Studio album by Demons & Wizards
- Released: June 27, 2005
- Studio: Morrisound Studios
- Genre: Power metal, progressive metal
- Length: 49:26
- Label: Warner/Chapell & BG Publishing & Platinum Songs Unlimited
- Producer: Jim Morris with Schaffer and Kürsch

Demons & Wizards chronology
| Demons & Wizards (2000) | Touched by the Crimson King (2005) | III (2020) |

= Touched by the Crimson King =

Touched by the Crimson King is the second album by the power metal supergroup Demons and Wizards, released in June 2005. The album contains a cover of Led Zeppelin's "Immigrant Song". It was also released as a limited edition digipak in Europe with an alternate cover and four bonus tracks on a second disc. For the North American release, all fourteen songs appeared on one disc, which had the limited edition cover in the form of a sleeve around the jewel case.
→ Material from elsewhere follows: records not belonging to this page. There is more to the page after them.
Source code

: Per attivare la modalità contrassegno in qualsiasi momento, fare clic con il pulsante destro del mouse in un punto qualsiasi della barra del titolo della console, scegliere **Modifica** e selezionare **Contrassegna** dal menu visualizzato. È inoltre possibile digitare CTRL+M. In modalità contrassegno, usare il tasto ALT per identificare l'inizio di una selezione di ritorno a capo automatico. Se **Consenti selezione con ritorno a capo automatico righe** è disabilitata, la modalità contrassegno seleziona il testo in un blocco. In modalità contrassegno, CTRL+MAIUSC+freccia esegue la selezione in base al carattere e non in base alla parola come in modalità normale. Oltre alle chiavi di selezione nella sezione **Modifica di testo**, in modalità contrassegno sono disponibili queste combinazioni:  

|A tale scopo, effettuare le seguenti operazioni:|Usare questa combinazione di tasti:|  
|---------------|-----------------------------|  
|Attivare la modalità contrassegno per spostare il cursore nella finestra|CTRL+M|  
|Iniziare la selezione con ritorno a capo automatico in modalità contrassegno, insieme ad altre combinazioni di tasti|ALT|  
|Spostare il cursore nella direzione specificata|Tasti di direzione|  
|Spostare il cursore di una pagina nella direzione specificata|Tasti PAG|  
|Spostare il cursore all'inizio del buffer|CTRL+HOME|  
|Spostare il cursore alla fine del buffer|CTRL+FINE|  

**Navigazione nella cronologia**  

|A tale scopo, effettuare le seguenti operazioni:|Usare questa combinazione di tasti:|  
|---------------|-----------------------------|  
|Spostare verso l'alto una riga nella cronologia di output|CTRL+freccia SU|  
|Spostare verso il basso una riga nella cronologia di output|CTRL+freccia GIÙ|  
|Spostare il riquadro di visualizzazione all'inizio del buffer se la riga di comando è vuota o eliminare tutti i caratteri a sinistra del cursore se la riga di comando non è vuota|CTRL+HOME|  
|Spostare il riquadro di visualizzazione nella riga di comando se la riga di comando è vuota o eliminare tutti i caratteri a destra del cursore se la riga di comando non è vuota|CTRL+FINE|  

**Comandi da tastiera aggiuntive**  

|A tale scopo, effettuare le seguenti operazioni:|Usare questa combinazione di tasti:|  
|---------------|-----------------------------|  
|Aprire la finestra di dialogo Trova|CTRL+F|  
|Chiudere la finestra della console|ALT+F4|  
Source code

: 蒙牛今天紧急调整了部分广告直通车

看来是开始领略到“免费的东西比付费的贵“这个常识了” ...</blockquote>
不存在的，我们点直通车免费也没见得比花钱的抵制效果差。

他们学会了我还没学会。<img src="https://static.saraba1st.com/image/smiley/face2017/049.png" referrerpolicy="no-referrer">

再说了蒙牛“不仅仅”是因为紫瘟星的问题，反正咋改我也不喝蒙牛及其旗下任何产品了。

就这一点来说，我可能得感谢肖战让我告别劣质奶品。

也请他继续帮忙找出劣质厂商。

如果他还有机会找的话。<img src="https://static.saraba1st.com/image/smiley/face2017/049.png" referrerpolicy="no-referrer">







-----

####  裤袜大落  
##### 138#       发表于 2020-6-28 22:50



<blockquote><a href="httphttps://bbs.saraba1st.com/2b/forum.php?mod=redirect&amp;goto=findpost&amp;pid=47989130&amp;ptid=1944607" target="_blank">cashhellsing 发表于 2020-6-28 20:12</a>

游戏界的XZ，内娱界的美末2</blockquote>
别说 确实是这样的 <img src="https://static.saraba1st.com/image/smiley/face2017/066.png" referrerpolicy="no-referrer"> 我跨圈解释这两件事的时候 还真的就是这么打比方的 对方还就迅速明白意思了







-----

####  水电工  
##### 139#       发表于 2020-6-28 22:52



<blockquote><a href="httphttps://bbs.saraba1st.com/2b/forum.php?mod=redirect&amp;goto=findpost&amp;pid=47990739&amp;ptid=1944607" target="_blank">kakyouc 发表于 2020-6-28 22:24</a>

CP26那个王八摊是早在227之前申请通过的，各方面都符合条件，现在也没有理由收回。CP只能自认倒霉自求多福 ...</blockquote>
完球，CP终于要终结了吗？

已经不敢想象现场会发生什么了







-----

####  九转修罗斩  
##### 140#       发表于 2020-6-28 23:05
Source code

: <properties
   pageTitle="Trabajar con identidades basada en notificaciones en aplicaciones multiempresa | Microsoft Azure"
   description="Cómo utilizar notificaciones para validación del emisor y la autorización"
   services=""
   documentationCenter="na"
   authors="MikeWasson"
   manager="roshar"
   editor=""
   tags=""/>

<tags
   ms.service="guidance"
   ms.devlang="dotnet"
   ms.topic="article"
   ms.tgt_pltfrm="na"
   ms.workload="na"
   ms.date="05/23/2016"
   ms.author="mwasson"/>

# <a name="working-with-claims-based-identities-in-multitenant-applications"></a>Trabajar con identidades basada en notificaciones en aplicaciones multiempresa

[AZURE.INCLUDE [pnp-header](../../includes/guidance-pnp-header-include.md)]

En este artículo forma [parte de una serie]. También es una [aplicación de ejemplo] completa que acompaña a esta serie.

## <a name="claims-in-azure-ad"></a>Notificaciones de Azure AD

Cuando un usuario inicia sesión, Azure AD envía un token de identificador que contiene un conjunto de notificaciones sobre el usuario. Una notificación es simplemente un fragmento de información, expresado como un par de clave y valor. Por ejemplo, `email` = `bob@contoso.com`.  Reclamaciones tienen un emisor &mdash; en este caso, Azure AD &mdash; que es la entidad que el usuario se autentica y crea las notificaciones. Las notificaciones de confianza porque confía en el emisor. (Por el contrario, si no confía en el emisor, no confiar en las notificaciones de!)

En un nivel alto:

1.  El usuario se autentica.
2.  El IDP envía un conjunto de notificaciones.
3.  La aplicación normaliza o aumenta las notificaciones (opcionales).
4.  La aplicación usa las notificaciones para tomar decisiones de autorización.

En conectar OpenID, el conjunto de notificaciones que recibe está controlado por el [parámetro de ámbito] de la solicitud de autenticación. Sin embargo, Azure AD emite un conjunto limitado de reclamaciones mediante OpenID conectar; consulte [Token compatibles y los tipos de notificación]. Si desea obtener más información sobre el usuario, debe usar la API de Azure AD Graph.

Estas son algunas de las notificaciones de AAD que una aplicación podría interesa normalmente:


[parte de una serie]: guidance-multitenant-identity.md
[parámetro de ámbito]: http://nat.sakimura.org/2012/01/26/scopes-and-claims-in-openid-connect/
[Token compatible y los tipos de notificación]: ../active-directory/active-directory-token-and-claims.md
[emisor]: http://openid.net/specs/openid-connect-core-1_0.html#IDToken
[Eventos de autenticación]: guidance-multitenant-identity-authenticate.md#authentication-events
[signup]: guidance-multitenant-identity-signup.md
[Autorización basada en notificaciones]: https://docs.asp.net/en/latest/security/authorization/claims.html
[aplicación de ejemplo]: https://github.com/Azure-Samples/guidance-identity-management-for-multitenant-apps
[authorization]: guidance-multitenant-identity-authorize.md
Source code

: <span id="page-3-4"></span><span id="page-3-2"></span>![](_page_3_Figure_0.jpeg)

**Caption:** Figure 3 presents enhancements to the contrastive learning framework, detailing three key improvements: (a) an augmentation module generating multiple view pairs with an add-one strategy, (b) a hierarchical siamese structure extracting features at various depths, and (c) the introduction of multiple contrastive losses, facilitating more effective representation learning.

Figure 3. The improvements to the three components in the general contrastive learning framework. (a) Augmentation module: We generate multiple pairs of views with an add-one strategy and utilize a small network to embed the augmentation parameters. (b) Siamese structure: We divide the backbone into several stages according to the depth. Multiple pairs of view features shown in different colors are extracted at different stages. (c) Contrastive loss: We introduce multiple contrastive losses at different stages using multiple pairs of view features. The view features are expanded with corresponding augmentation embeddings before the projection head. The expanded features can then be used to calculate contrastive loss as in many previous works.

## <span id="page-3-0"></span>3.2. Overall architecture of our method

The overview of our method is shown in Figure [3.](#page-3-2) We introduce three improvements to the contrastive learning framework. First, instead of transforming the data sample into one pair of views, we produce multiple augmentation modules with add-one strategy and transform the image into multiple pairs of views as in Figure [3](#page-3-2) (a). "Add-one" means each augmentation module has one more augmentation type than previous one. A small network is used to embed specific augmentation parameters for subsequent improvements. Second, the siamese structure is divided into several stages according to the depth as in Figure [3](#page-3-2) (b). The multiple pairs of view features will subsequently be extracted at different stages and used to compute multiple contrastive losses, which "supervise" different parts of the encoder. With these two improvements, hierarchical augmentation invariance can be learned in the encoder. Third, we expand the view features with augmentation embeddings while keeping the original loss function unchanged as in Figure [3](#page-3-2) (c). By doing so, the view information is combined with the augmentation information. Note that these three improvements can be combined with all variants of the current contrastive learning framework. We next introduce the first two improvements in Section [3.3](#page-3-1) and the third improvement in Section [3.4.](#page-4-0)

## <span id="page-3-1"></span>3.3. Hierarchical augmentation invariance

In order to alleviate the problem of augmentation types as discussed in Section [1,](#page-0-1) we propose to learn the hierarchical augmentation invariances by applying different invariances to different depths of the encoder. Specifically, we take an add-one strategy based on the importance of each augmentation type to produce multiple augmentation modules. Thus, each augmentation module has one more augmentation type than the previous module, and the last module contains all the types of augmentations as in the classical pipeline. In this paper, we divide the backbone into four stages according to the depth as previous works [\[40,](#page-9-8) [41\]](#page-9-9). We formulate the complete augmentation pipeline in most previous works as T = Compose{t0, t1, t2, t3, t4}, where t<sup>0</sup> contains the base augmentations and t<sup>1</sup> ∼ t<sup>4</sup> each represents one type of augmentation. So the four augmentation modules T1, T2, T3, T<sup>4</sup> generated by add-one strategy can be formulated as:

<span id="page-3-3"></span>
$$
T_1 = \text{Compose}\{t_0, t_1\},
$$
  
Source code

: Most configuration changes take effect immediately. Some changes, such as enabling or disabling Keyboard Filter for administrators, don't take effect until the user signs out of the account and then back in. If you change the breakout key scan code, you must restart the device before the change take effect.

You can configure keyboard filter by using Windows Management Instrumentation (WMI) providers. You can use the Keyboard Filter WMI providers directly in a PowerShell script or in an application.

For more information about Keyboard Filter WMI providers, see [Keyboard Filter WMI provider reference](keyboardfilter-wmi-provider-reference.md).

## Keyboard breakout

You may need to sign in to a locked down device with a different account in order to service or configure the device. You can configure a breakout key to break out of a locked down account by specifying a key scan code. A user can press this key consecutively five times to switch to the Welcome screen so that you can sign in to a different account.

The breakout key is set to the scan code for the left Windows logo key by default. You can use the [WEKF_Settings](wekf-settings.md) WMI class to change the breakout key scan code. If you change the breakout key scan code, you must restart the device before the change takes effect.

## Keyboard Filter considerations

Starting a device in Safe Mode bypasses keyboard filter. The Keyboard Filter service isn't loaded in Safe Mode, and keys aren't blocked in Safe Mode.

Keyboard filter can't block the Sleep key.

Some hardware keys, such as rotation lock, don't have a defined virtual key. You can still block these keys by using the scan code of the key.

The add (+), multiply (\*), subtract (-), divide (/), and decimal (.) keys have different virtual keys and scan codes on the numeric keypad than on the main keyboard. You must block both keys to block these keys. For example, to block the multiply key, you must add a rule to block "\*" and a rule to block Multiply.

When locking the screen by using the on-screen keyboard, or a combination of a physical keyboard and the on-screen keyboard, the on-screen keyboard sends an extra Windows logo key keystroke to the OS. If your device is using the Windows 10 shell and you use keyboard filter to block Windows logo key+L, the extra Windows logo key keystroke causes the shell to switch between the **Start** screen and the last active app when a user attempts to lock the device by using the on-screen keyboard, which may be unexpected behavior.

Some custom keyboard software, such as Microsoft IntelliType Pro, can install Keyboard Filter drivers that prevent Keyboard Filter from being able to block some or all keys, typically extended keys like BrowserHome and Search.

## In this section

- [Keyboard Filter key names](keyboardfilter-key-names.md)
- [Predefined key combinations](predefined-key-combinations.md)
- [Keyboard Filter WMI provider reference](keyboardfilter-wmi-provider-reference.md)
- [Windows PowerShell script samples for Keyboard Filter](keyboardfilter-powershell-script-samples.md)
The album appeared on the American Billboard charts on place 35.

Professional ratings
Review scores
| Source | Rating |
| AllMusic | Star Half star |

== Track listing ==

| No. | Title | Writer(s) | Length |
|---|---|---|---|
| 1. | "Crimson King" |  | 5:47 |
| 2. | "Beneath These Waves" |  | 5:11 |
| 3. | "Terror Train" |  | 4:45 |
| 4. | "Seize the Day" |  | 5:22 |
| 5. | "The Gunslinger" |  | 5:13 |
| 6. | "Love's Tragedy Asunder" |  | 5:26 |
| 7. | "Wicked Witch" |  | 3:32 |
| 8. | "Dorian" |  | 6:36 |
| 9. | "Down Where I Am" |  | 4:54 |
| 10. | "Immigrant Song" | Jimmy Page, Robert Plant | 2:28 |

Limited edition
| No. | Title | Length |
|---|---|---|
| 11. | "Lunar Lament" | 4:04 |
| 12. | "Wicked Witch" (slow version) | 3:57 |
| 13. | "Spatial Architects" | 5:46 |
| 14. | "Beneath These Waves" (edit) | 3:40 |

== Personnel ==
- Hansi Kürsch – vocals
- Jon Schaffer – lead, rhythm, and acoustic guitars, bass

- Guest musicians
- Bobby Jarzombek – drums and percussion
- Jim Morris – guitar solos and backing vocals
- Rubin Drake – bass and fretless bass guitar
- Howard Helm – piano and backing vocals
- Kathy Helm – backing vocals
- Tori Fuson – backing vocals
- Jesse Morris – backing vocals
- Krystyna Kolaczynski – cello

== Lyrical content ==
- "Crimson King" is a reference to the Crimson King, the main antagonist of The Dark Tower series. The song also strongly references Randall Flagg, one of the King's many servants. Hansi in an interview has also stated that the Crimson King is Satan.
- "The Gunslinger" is referring to Roland of Gilead, the protagonist of the Dark Tower series. The song refers mainly to the plot of the final book of the series.
- "Terror Train" is a reference to Blaine the Mono, from the third and fourth novels of the Dark Tower series.
- "Beneath These Waves" is based on Herman Melville's Moby Dick.
- "Seize the Day" is based on Tolkien's The Lord of the Rings.
- "Love's Tragedy Asunder" is about a man whose wife is terminally ill, and he assists her suicide, and ends up killing himself.
- "Wicked Witch" is about the Wicked Witch of the West from L. Frank Baum's The Wizard of Oz. It also refers Rhea from Dark Tower series who shows several similarities to Wicked Witch of the West.
- "Dorian" is about Oscar Wilde's novel The Picture of Dorian Gray.
- "Down Where I Am" is about a baby born with Down syndrome and the struggle of his father and the emotions going in and out of his mind.